9. The method for assembling and lifting the electrically driven, conveniently assembled, adjustable polygonal arch frame according to claim 8, characterized in that, Based on a pre-set environment-load mapping library, the equivalent static load is obtained from the environmental parameter vector. If the measured strain or wind speed collected by the sensing module exceeds a preset threshold, or the snowfall exceeds a preset threshold, the control module immediately triggers an emergency morphological adjustment strategy; or When the measured strain of any of the standard arch segments enters the range of 0.6εy,T to 0.8εy,T; The adjustment program is initiated, and the intelligent control component activates the local fine-tuning law, which only makes a stroke adjustment of ≤±1mm to the two adjacent expansion joints of the corresponding standard arch segment, so that the bending moment of the segment decreases by ≥5%. After each fine-tuning, a preset time is waited. If the strain attenuation rate is ≥1µε / s, the fine-tuning is confirmed to be effective. If multiple consecutive fine-tunings still cannot curb the strain growth, a structural fatigue warning is reported.
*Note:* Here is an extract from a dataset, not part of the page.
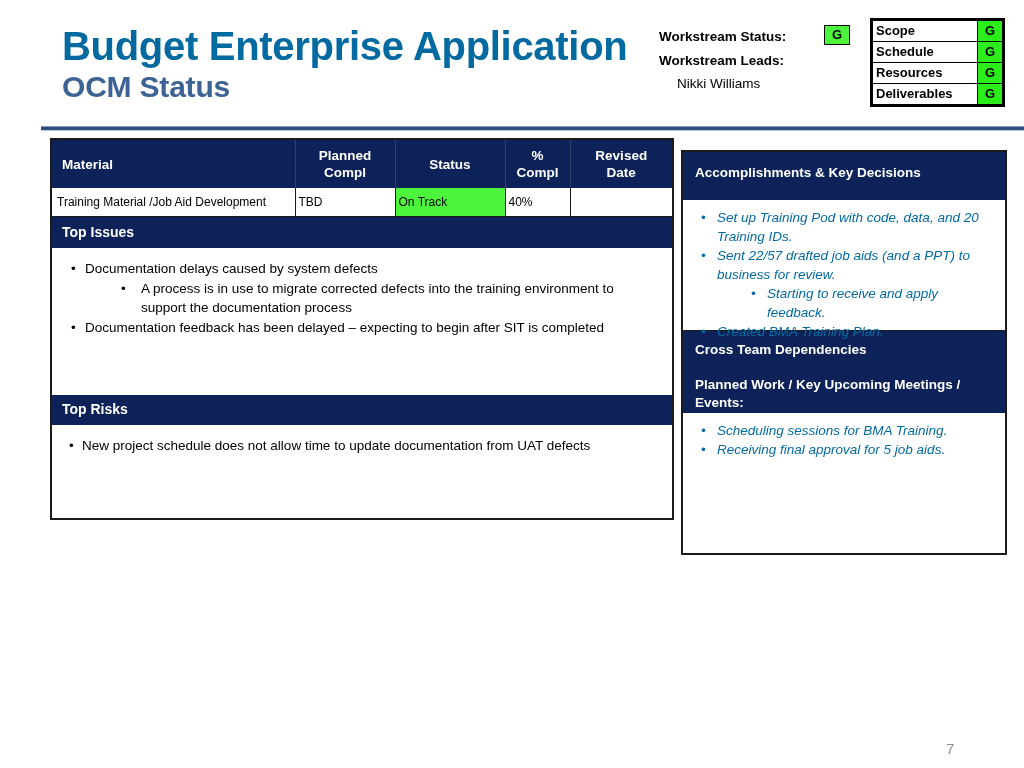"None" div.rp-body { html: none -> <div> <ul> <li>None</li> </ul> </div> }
10. The method for assembling and lifting the electrically driven, conveniently assembled, adjustable-form polygonal arch frame according to claim 8, characterized in that, The intelligent control component has a built-in power failure / failure safety strategy. When a communication interruption or a failure of the main controller of the control module is detected, it immediately switches to constant pressure conformal mode, locks the current stroke of all telescopic components, and triggers an audible and visual alarm. When a step difference of ≥2mm is detected in the telescopic components, a hardware emergency stop is executed, triggering the hydraulic control check valve to lock the oil circuit or the motor to de-energize and brake, to prevent sudden changes in the shape of the arch frame structure.